Tripoli. Dans la nuit du 3 juillet, il y a eu une violente attaque aérienne contre le centre de détention de Tajoura, dans la banlieue de Tripoli. La structure abritait au moins 700 migrants. L’OIM compte au moins 44 victimes civiles1. Selon les services de renseignements, la véritable cible était une caserne à proximité. Les opérateurs humanitaires décrivent un grave massacre de civils dans une zone théoriquement contrôlée par le gouvernement tripolitain d’Al-Sarraj. L’ONU elle-même s’est mobilisée lors d’une réunion d’urgence du Conseil de sécurité au cours de laquelle les ambiguïtés de nombreux pays ont été révélées. Parmi eux, les Émirats arabes unis offrent le soutien militaire le plus important à Haftar. À la suite de l’attaque, les États-Unis, par l’intermédiaire de représentants de la démocratie, ont menacé d’arrêter une partie des programmes de coopération en matière de défense, en particulier pour la vente d’armes, afin de créer un équilibre de plus en plus improbable dans le pays2.

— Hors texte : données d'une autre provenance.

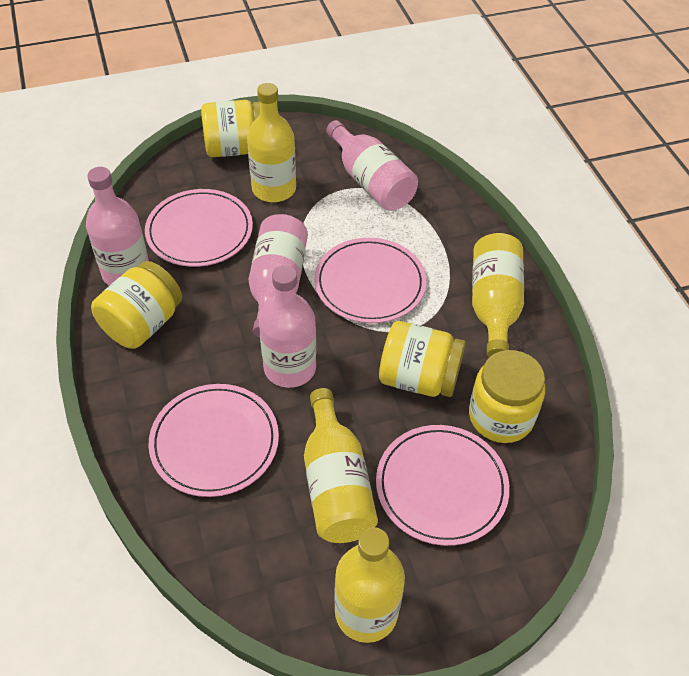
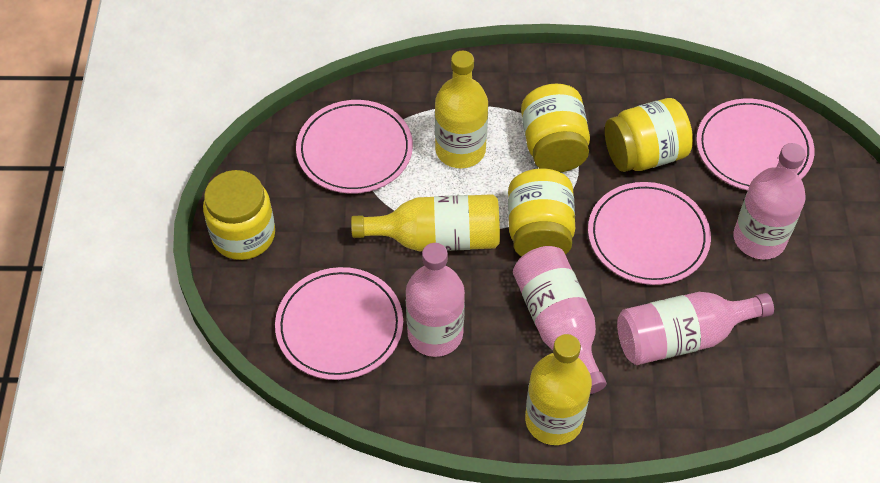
yellow bottle: 4 -> 3

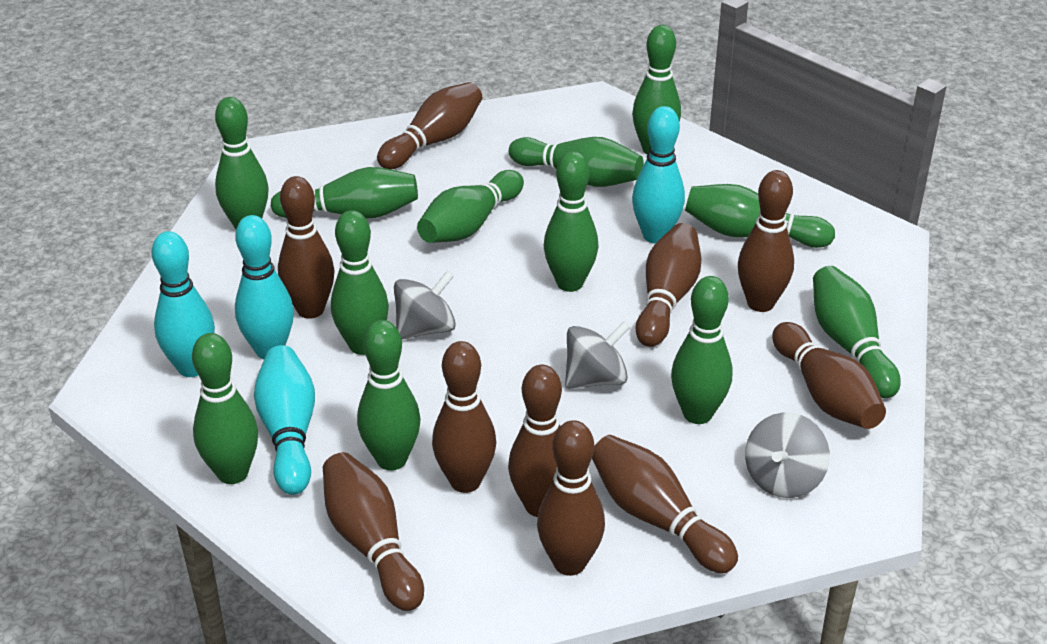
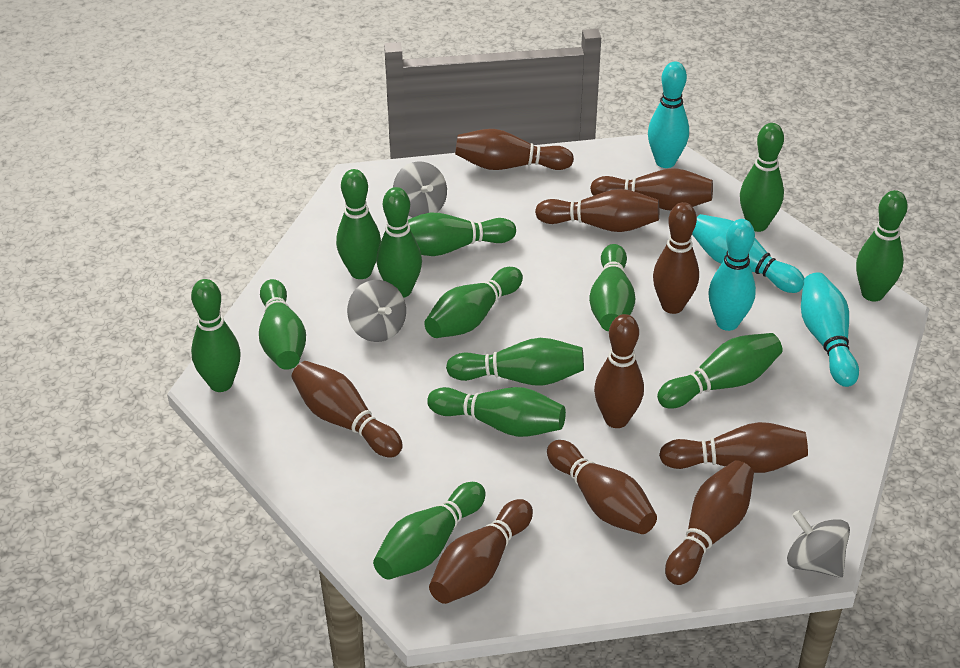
green bowling pin: 12 -> 13

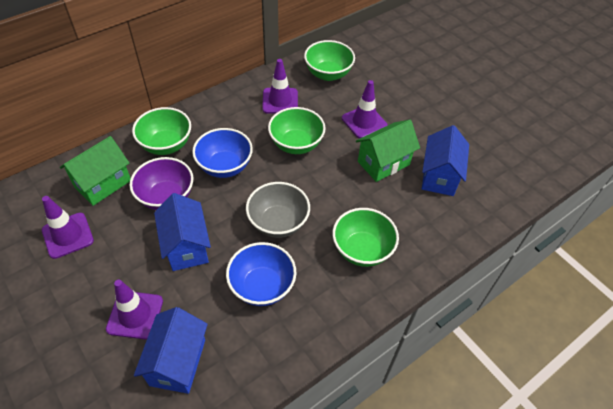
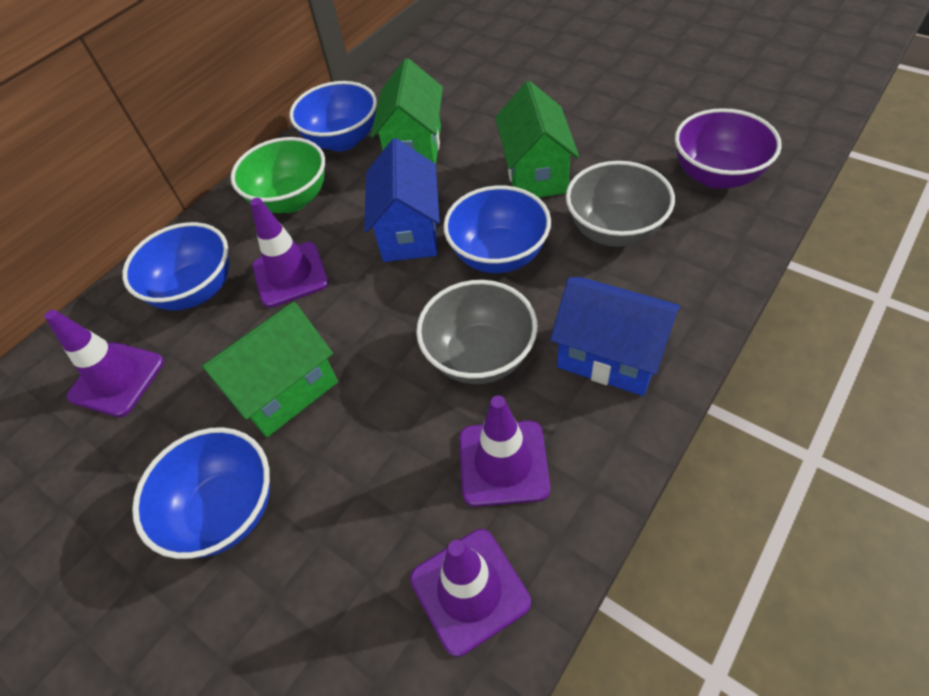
blue bowl: 2 -> 4
blue house: 3 -> 2
green bowl: 4 -> 1
green house: 2 -> 3
grey bowl: 1 -> 2

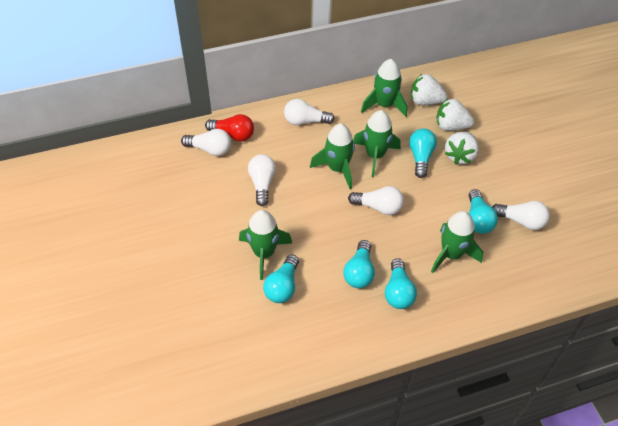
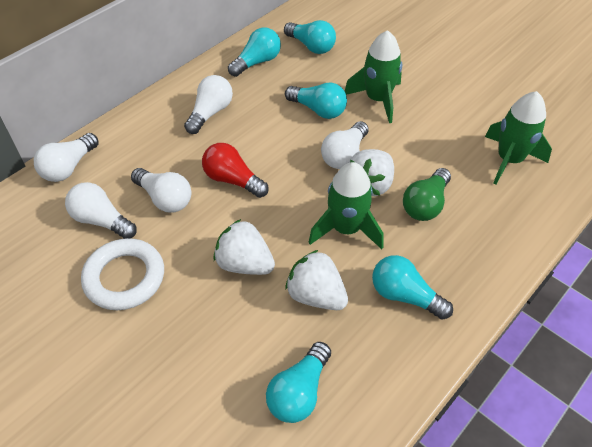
green light bulb: 0 -> 1
green rocket: 5 -> 3
white ring: 0 -> 1

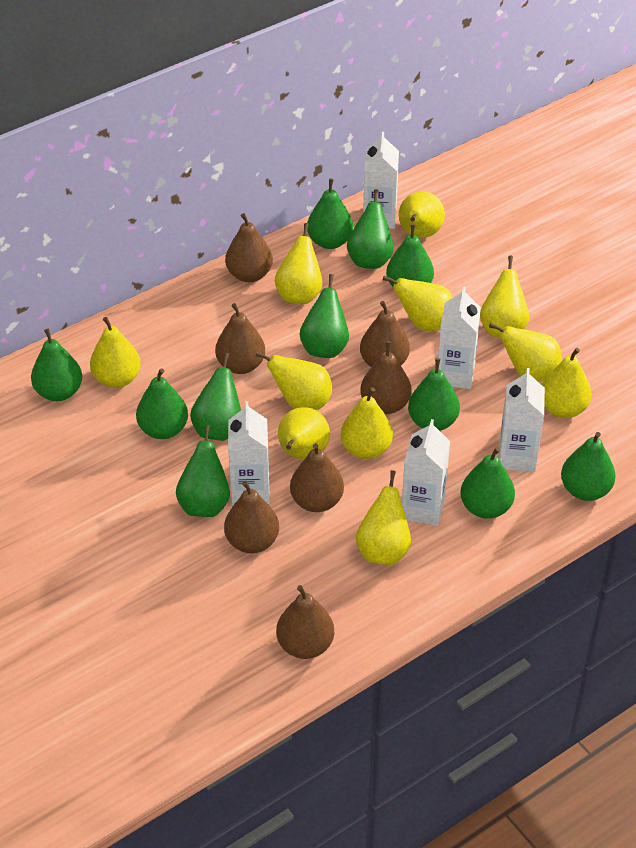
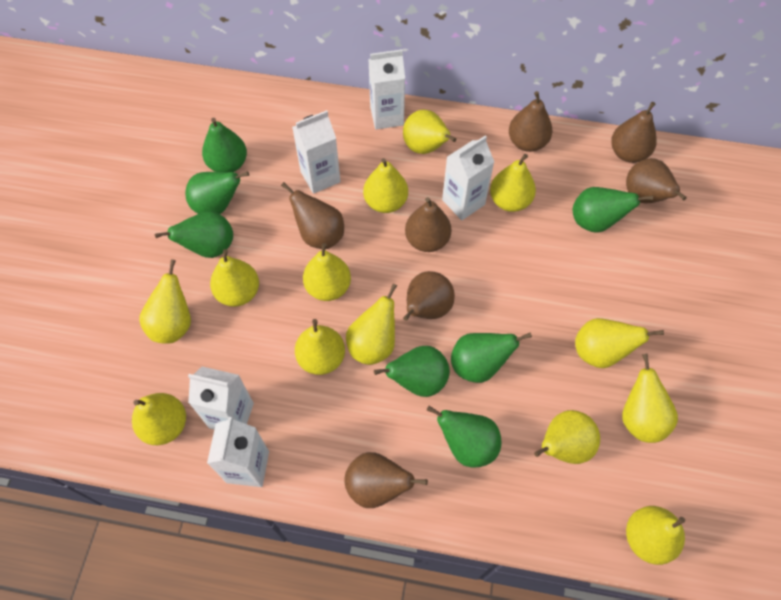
green pear: 11 -> 7
yellow pear: 11 -> 13

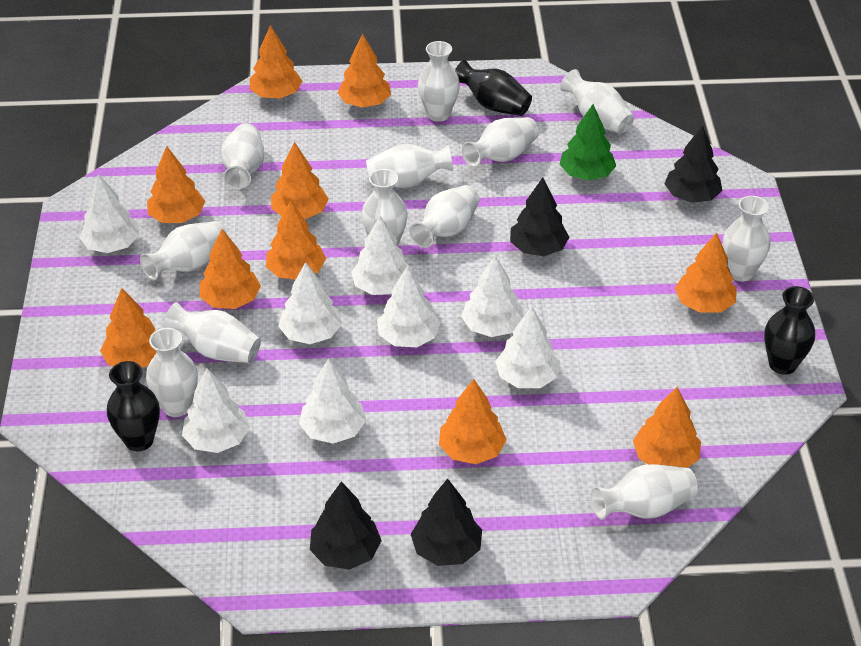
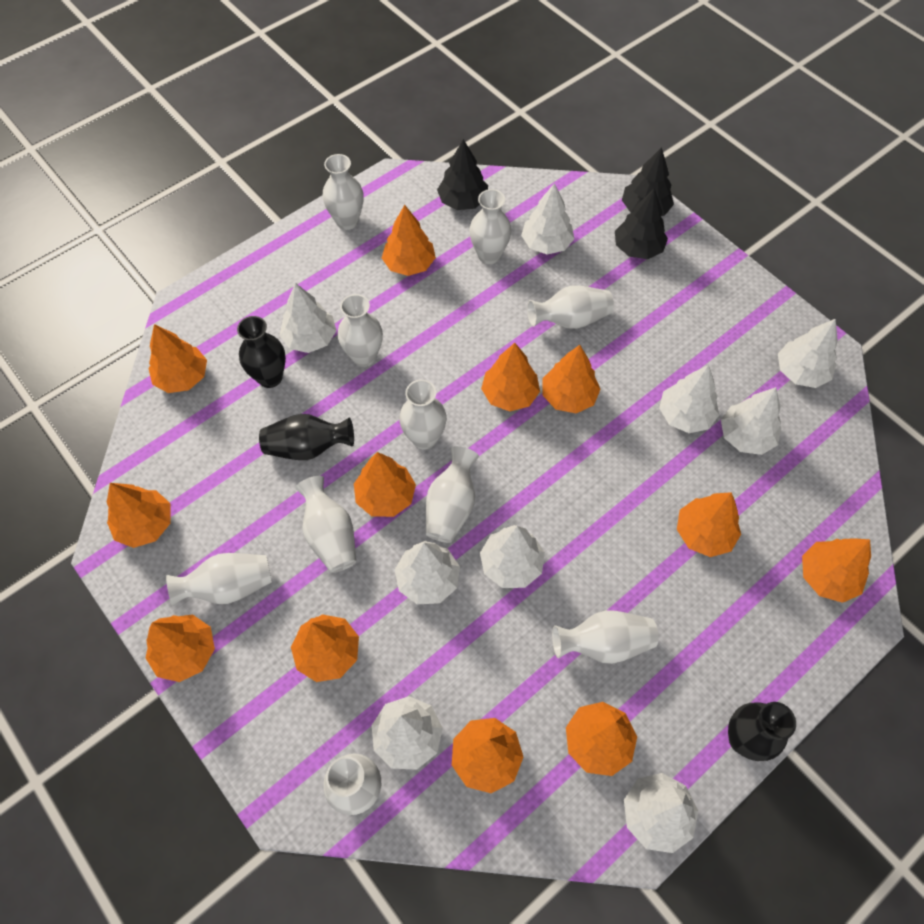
black tree: 4 -> 3
green tree: 1 -> 0
orange tree: 10 -> 12
white tree: 8 -> 9
white vase: 12 -> 10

Pour les États-Unis, la Libye ne représente pas un scénario stratégique principal. La ligne onusienne n’est maintenue qu’en théorie, mais les programmes de décentralisation de l’État, typiques des États-Unis dans les zones de crise, ont affaibli toute tentative d’union territoriale. À cela, il faut ajouter l’ambiguïté désormais chronique de l’administration Trump dans la région MENA, en raison des relations et des différences d’intérêts entre la politique élue et l’État profond de Washington. A cela, il faut ajouter le contraste entre la ligne officielle du Pentagone et le département d’Etat et celle de personnalités telles que John Bolton, conseiller de la Maison Blanche pour la sécurité nationale, très proche de l’Arabie saoudite et des Émirats arabes unis. Le mauvais équilibre a empêché une ligne militaire claire en Libye. La menace de suspendre les programmes de coopération en matière d’armement avec Abou Dhabi a été suivie d’un veto contre une résolution condamnant l’attaque de Tajoura, sans pour autant pouvoir clarifier ce qui s’est passé.3

Abou Dhabi est le plus grand partisan de Khalifa Haftar pour deux raisons : « la lutte contre le terrorisme » et l’opposition historique au centralisme de Tripoli. En plus de cela, nous devons considérer la juxtaposition Qatar-Turquie, une priorité de sécurité pour les EAU. Il y a donc de nombreuses raisons pour lesquelles le prince héritier émirati, Mohammed Ben Zayed, a décidé de projeter son pays sur le scénario libyen. Abu Dhabi, et non Riyad, définit le plus important soutien militaire et diplomatique de la Cyrénaïque et du gouvernement de Tobrouk4. La vente d’armes américaines aux Emirats, déjà au centre de la controverse pour le Yémen, est devenue un objet de critique et de débat, risquant de faire éclater une véritable affaire diplomatique avec les faits de Tajoura et l’avancée de Haftar vers Tripoli. Abu Dhabi a rejeté toutes les accusations, lançant un appel pour une enquête de l’ONU et un cessez-le-feu immédiat. Certains hauts responsables du gouvernement de Tobrouk ont, au contraire, admis l’utilisation d’armes américaines obtenues grâce à la médiation de l’émiratine. La menace, pour le moment très stérile, de la part de certains sénateurs du parti démocrate (notamment le vice-président de la Commission des affaires étrangères du Sénat, Robert Menendez) pourrait ouvrir la voie à un débat qui n’a jamais été complètement endormi, mais qui n’a jamais suscité l’attention des médias, notamment en vue des élections américaines de 2020.

Perspectives :

  • Le choeur de condamnation contre l’attaque de Tajoura est unanime. La Turquie a qualifié Haftar de « criminel » par Erdogan, affirmant la nécessité d’un soutien total au gouvernement tripolitain d’Al-Sarraj. D’Italie, Matteo Salvini a lancé un appel aux acteurs internationaux pour obtenir un large soutien en faveur d’une solution militaire contre la Cyrénaïque. Le gouvernement italien a à plusieurs reprises lancé des critiques et des condamnations à l’encontre de Tobrouk, apparemment davantage pour un attentat contre Paris, partisan politique de Haftar, que pour maintenir une ligne de sécurité claire en Libye (l’Italie soutient de facto la ligne ONU).